Robert Mele, MS, NNP-BC, CCRN - Robert joined the Division of Neonatology after graduating from Stony Brook, School of Nursing with his Master's in Neonatal Health in May 2017. Robert graduated with his Bachelor's degree in Nursing from Hartwick College in 2014 and started his nursing career at UNC Chapel Hill Children's Hospital, where he practiced in their Newborn Critical Care Center. Robert is double-board certified as a Neonatal Critical Care Registered Nurse (CCRN) by the American Association of Critical Care Nurses and Neonatal Nurse Practitioner Board Certified (NNP-BC) by the National Certification Corporation. He was recently admitted to Duke University, School of Nursing to work on his Doctor of Nursing Practice (DNP). Robert's professional interests include treatment of the Patent Ductus Arteriosus (PDA), pathophysiology of Persistent Pulmonary Hypertension (PPHN), and learning more about neonatal physiology. Robert is most excited about joining the Stony Brook NICU team since he will be working alongside team members who cared for him and his siblings when they were born prematurely at twenty-nine weeks gestation.

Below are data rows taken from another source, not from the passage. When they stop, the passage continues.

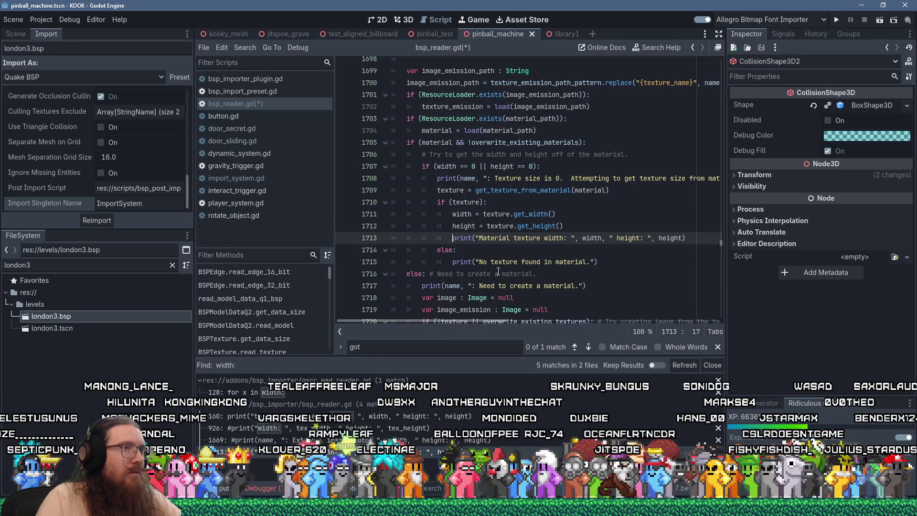
scroll(498, 271, up, 3)
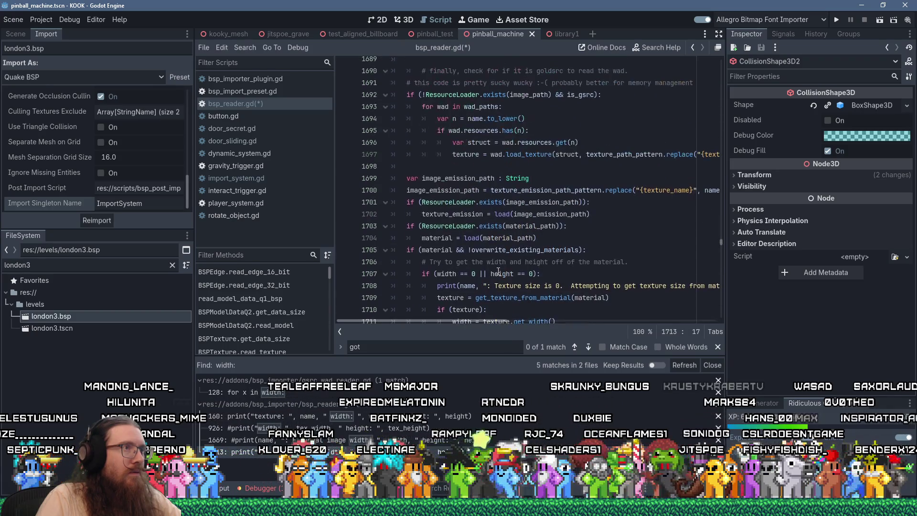
scroll(498, 272, down, 3)
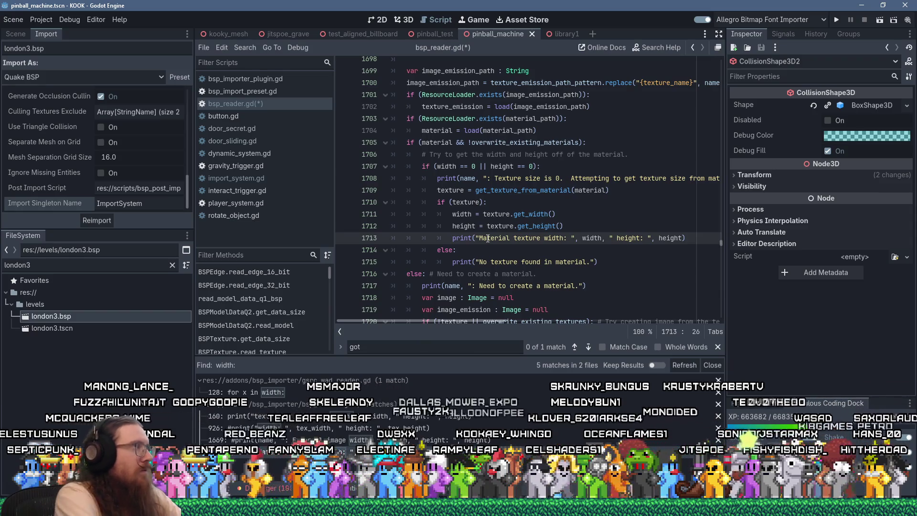
key(ctrl+s)
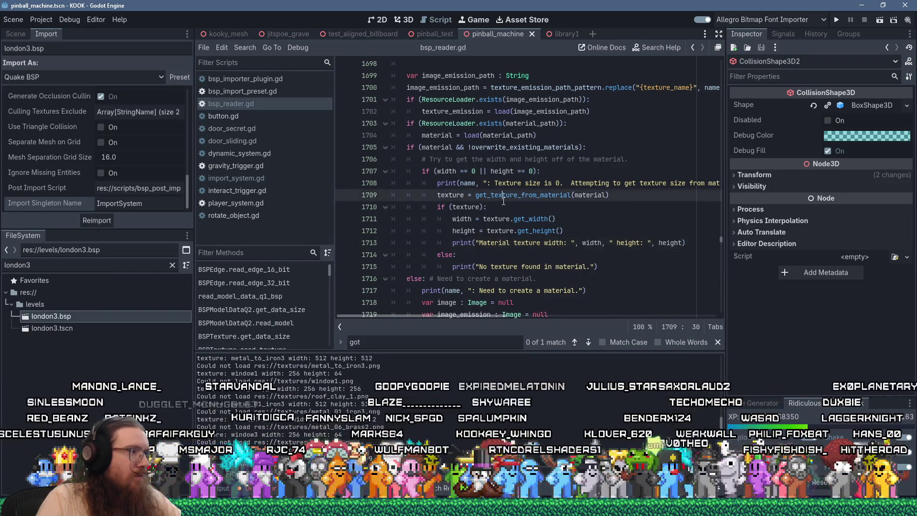
click(536, 195)
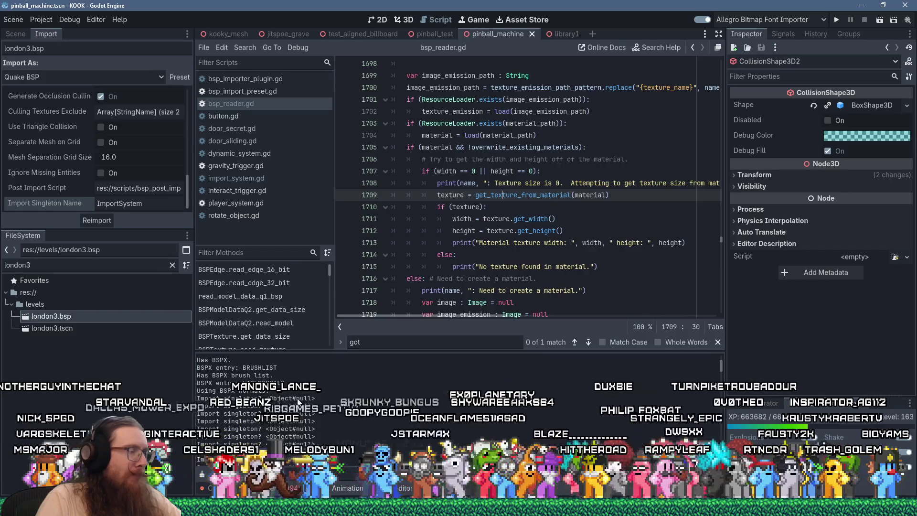
Search the script for 'import_singleton =' and select import_singleton_name on line 418
click(547, 177)
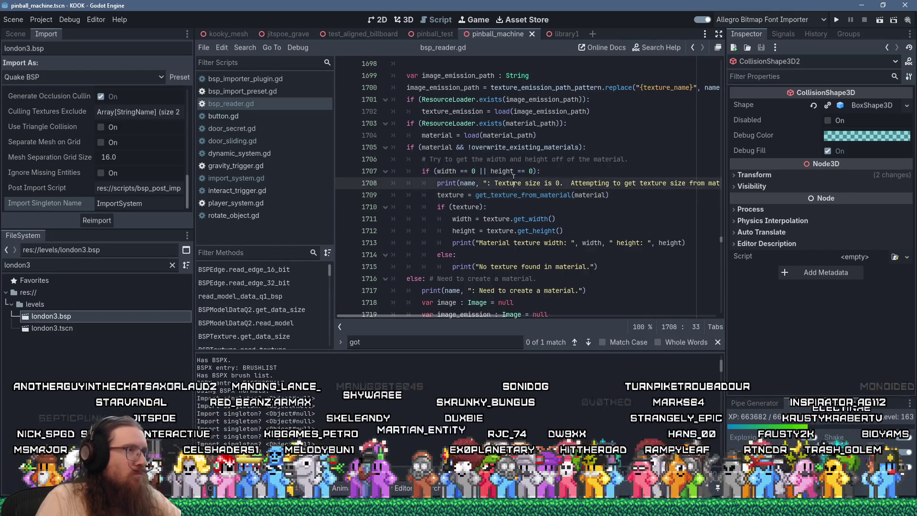
key(ctrl+f)
text(import_singleton)
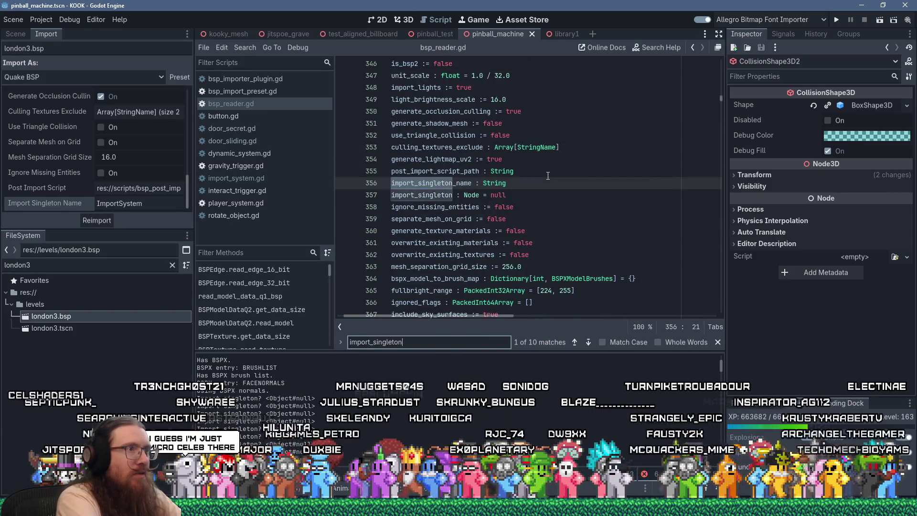
text( =)
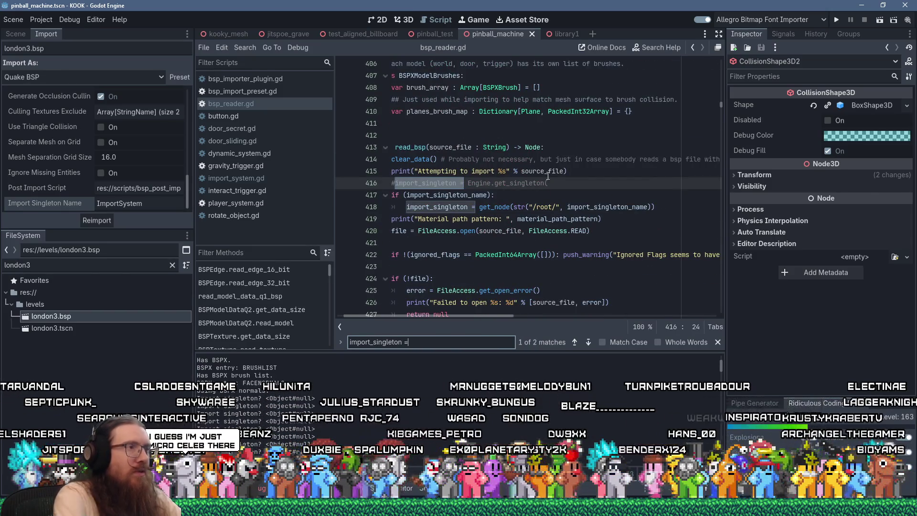
scroll(462, 317, left, 2)
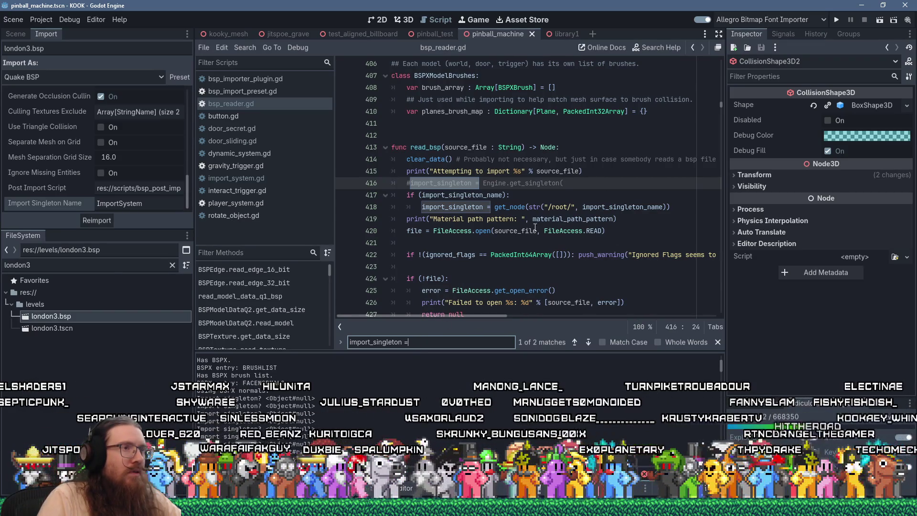
double_click(598, 208)
Rerun the import and read the get_node absolute-path and missing /root/ImportSystem errors
key(ctrl+s)
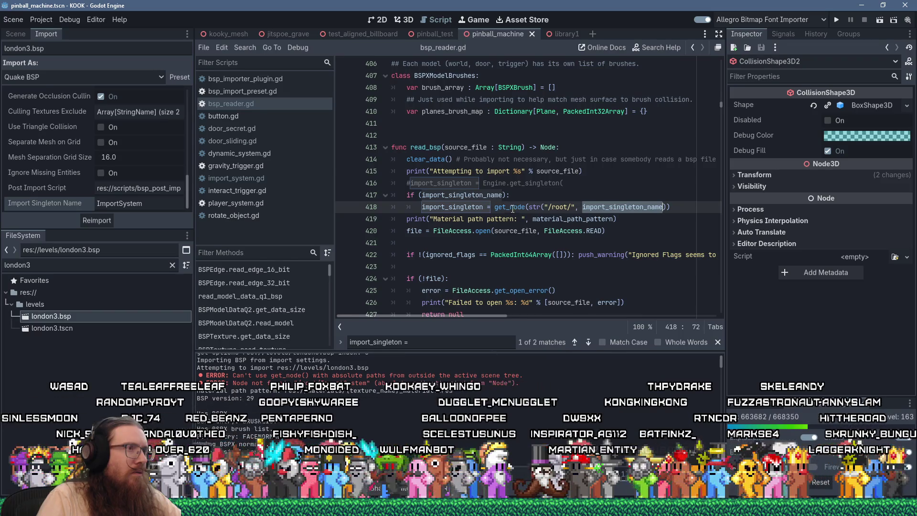
mouse_move(511, 208)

Susan Katz, DNP, PNP CPST-I - Dr. Katz is a senior nurse practitioner in pediatrics. She is the Infant Apnea Program Coordinator and a Pediatric Injury Prevention Program Coordinator. She earned her Bachelor of Nursing degree from Molloy College in 1986, her MS, PNP in 1996 and her Doctorate of Nursing practice in 2010 from Stony Brook University. She was the very first Certified Child Passenger Safety Technician and Instructor in the state of New York and has been instrumental in creating the well-established child passenger safety program throughout New York State, including but not limited to being a founding member of the New York State Child Passenger Safety Board and Annual Tri- State Child Passenger Safety Annual Conference planning committee. She has been published in peer review journals and has presented at local, national and international conferences. She is involved in teaching nurses, students, residents and fellows. Susan is an active member of the National Association of Pediatric Nurse Practitioners (NAPNAP) and is currently a board member of the Long Island Chapter of NAPNAP. Her special interests are pediatric injury prevention with a focus on safe sleep in child passenger safety.